» **ASSIGNED TASK**: Could you present every line of the items below as a numbered list, dropping the blank lines and leaving out the pictures?

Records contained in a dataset

• • •

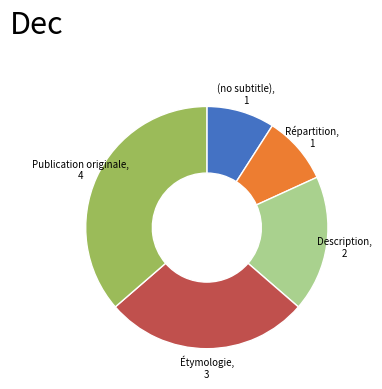

Is there any slice that represents more than half of the pie?

No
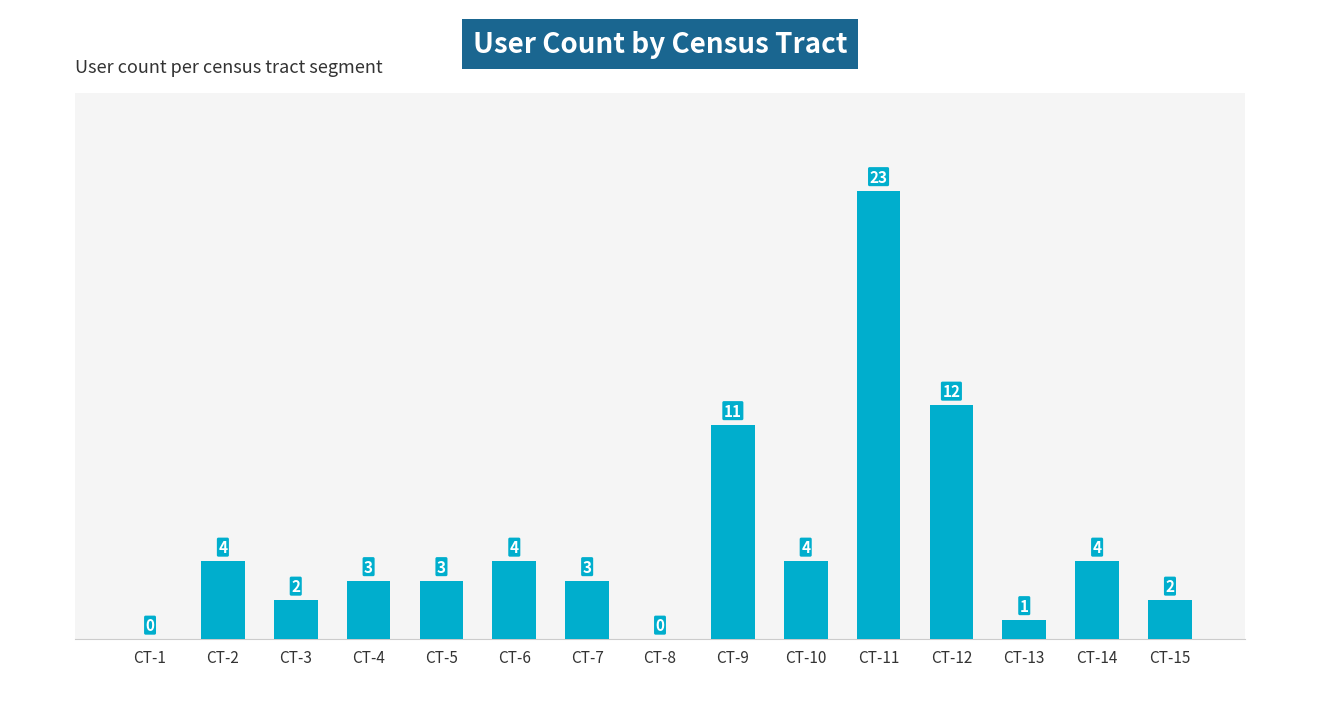

What is the sum of the values at CT-8 and CT-9?

11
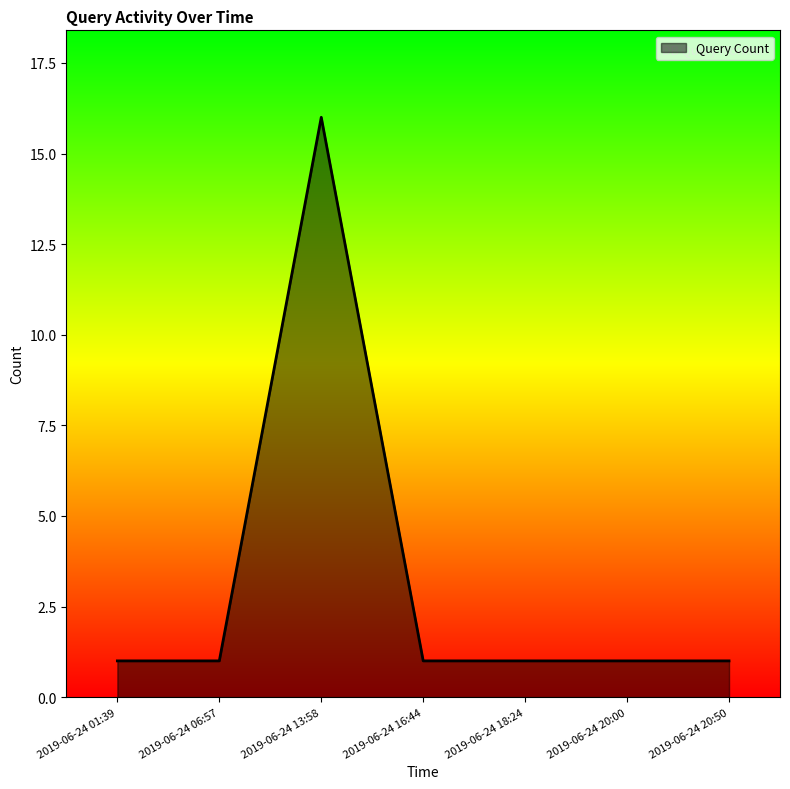

What is the average value?

3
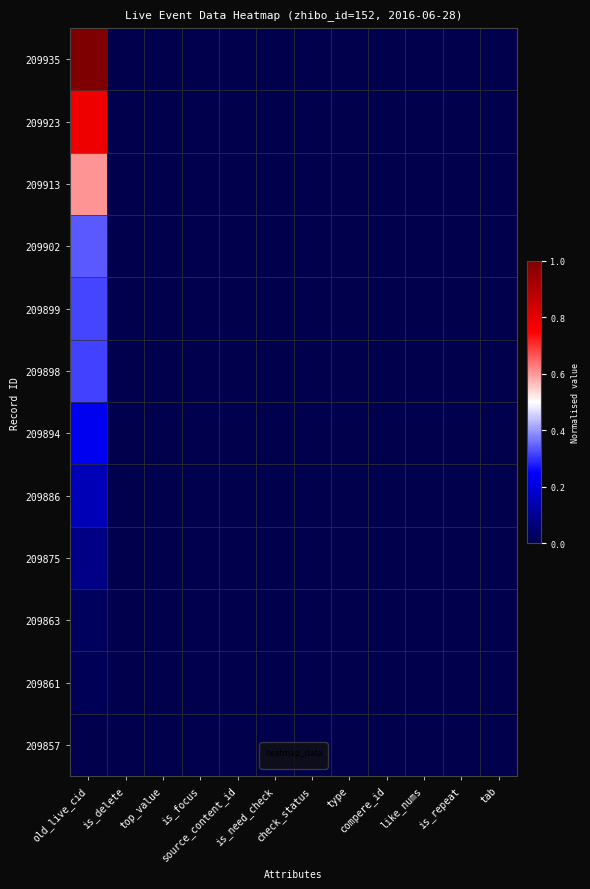

Which series has the largest total across all categories?

209935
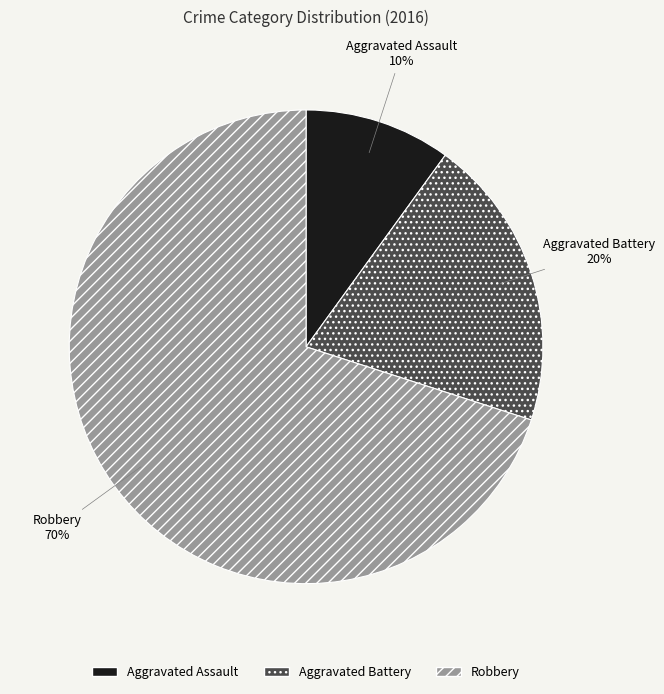

What is the ratio of the value at Robbery to the value at Aggravated Assault?

7.0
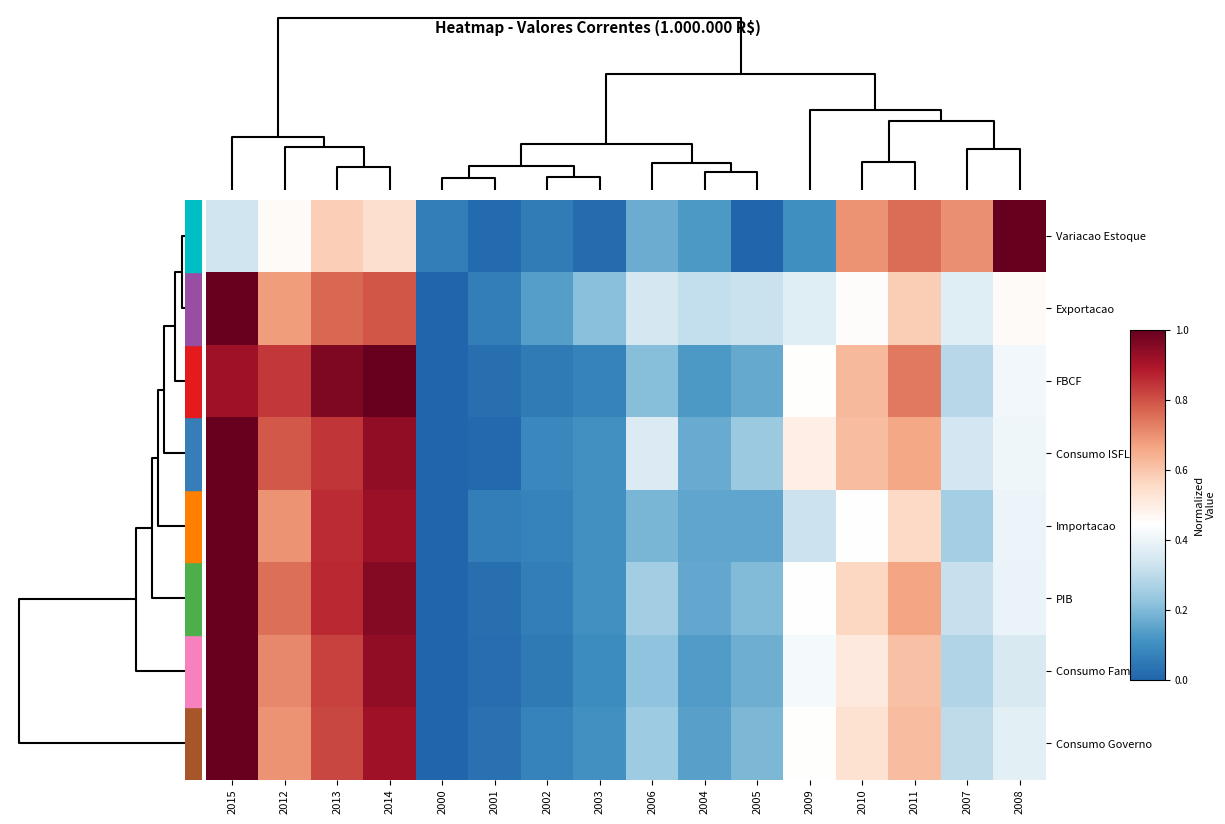

Which series has the largest range (max minus min)?

Variacao Estoque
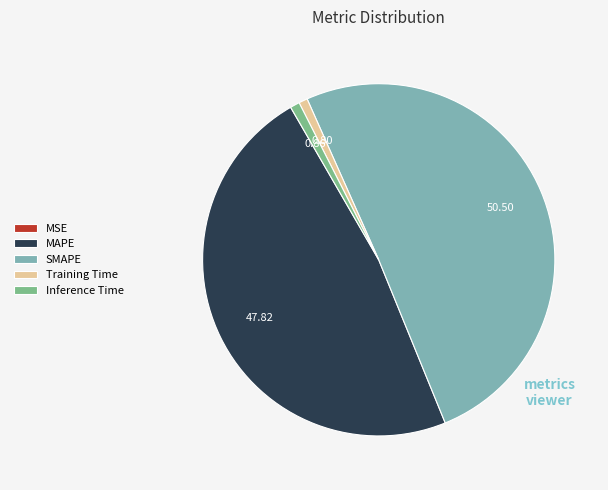

Which category has the biggest portion of the pie?

SMAPE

• • •

» **RESULT OF THIS TASK**:
1. Is there any slice that represents more than half of the pie?
2. No
3. What is the sum of the values at CT-8 and CT-9?
4. 11
5. What is the average value?
6. 3
7. Which series has the largest total across all categories?
8. 209935
9. What is the ratio of the value at Robbery to the value at Aggravated Assault?
10. 7.0
11. Which series has the largest range (max minus min)?
12. Variacao Estoque
13. Which category has the biggest portion of the pie?
14. SMAPE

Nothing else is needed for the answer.